To do:
Only the lines below, from the one with "More Products" through the one with "o sir, I don’t think this is a", are to be written out, exactly.

Extracted page text data:
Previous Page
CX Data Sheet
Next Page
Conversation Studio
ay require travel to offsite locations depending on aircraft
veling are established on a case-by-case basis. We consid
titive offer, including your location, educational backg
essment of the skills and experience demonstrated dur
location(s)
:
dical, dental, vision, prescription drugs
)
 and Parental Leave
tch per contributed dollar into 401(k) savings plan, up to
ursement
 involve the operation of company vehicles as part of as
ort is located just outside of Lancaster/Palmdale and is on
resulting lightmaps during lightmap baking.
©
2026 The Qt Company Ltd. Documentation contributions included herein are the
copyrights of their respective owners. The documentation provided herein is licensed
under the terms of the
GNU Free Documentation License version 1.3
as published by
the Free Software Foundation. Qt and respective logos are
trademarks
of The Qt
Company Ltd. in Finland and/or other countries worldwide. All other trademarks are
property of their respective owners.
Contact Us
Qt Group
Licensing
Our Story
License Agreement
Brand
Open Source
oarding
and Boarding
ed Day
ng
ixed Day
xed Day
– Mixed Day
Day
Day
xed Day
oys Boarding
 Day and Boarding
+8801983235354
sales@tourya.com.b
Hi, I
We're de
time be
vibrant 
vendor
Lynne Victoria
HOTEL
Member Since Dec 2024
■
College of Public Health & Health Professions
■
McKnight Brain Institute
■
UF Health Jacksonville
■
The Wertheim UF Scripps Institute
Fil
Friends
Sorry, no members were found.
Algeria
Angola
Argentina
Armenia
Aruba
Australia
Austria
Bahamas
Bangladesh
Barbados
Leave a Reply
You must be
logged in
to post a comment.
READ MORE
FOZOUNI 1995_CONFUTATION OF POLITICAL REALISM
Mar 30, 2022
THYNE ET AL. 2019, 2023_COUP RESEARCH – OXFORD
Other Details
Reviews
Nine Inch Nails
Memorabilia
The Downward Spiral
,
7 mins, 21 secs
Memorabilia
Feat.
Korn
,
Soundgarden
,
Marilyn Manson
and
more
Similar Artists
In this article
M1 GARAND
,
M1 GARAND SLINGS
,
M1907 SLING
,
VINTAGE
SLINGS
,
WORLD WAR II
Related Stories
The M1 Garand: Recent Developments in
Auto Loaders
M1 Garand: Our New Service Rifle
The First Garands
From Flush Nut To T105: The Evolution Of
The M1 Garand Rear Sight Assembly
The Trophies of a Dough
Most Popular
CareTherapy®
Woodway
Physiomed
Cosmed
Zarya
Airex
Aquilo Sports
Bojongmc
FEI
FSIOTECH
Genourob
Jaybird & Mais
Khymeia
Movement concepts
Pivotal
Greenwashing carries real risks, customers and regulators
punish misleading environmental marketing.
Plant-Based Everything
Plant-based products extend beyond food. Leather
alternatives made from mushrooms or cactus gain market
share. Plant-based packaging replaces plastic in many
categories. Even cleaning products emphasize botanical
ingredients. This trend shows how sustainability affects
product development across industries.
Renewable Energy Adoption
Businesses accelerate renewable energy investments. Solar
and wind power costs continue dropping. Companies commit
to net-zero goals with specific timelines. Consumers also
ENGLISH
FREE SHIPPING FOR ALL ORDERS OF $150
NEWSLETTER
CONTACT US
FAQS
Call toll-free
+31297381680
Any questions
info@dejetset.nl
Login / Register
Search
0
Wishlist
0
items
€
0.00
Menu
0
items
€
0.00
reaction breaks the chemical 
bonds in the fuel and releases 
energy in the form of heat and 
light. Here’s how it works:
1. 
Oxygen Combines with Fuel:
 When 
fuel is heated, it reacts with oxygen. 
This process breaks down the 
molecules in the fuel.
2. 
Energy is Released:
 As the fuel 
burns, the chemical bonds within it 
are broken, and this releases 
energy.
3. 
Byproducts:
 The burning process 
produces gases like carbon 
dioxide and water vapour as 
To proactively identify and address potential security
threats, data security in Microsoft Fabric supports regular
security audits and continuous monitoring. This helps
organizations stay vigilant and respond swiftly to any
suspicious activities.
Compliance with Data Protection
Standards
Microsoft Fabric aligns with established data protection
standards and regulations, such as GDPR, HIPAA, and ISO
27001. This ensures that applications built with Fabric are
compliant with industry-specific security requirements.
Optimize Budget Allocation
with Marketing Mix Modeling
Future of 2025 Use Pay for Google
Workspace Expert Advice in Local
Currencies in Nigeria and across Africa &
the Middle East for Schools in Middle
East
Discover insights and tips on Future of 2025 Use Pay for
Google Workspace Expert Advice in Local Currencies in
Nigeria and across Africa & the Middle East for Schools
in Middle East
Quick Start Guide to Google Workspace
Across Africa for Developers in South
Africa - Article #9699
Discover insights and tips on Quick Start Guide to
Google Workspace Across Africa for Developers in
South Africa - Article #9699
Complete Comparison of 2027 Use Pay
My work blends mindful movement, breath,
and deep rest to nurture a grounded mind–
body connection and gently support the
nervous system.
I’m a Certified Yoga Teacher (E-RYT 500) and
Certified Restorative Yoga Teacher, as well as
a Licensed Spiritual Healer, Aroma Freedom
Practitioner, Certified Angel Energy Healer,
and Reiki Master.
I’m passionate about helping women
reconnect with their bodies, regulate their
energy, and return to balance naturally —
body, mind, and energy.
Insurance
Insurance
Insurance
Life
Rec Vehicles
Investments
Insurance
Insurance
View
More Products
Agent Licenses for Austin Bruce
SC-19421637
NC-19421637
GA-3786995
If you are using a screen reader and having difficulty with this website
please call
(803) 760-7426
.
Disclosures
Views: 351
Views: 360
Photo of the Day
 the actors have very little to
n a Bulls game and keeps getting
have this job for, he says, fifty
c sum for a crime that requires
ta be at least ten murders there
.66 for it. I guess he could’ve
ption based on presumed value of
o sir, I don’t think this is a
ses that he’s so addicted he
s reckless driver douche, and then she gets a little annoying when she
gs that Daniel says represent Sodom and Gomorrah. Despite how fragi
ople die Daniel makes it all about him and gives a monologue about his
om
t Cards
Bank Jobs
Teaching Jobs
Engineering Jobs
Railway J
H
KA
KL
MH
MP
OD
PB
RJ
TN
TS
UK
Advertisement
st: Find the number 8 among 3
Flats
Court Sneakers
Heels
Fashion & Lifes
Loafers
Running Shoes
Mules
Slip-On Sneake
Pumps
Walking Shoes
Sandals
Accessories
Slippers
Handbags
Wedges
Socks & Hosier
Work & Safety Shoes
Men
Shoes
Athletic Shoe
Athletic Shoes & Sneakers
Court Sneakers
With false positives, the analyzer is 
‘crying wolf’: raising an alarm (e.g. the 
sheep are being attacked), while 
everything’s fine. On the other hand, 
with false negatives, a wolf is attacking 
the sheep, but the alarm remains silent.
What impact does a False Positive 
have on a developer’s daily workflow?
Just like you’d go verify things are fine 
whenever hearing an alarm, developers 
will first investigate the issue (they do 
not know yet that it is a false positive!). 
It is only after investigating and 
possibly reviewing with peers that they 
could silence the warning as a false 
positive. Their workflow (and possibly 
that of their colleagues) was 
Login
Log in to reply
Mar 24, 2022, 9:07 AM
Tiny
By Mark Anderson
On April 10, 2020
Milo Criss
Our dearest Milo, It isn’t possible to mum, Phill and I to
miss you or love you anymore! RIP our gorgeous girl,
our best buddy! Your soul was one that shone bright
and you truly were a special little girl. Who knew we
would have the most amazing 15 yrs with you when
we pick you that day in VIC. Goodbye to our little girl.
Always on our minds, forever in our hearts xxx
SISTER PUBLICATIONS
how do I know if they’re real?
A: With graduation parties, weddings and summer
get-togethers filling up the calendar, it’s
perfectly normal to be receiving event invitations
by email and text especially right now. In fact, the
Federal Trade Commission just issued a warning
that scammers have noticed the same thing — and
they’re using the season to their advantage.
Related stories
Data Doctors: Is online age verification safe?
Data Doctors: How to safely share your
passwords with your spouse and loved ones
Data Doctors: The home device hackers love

Response to the task:
More Products
Agent Licenses for Austin Bruce
SC-19421637
NC-19421637
GA-3786995
If you are using a screen reader and having difficulty with this website
please call
(803) 760-7426
.
Disclosures
Views: 351
Views: 360
Photo of the Day
 the actors have very little to
n a Bulls game and keeps getting
have this job for, he says, fifty
c sum for a crime that requires
ta be at least ten murders there
.66 for it. I guess he could’ve
ption based on presumed value of
o sir, I don’t think this is a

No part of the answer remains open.